_Listed records_
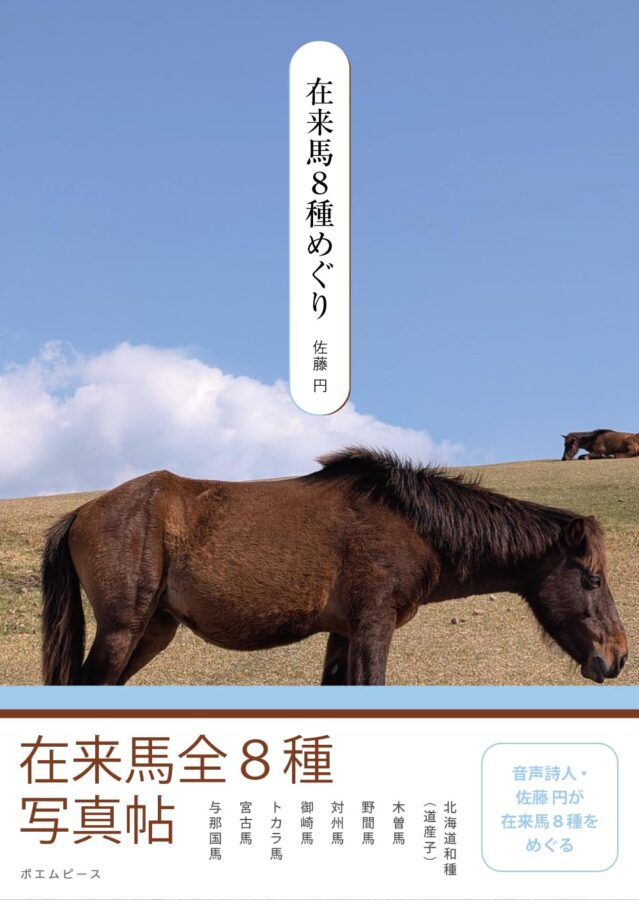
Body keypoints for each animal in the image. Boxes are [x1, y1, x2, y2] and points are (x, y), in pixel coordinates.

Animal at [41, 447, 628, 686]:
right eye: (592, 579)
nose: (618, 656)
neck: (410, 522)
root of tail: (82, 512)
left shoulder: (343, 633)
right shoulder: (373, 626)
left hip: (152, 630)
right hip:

_Description of the task_
Except for pictures, copy the records above exactly.

_Task output_
Body keypoints for each animal in the image. Boxes are [x1, y1, x2, y2] and points are (x, y), in pixel coordinates.

Animal at [41, 447, 628, 686]:
right eye: (592, 579)
nose: (618, 656)
neck: (410, 522)
root of tail: (82, 512)
left shoulder: (343, 633)
right shoulder: (373, 626)
left hip: (152, 630)
right hip:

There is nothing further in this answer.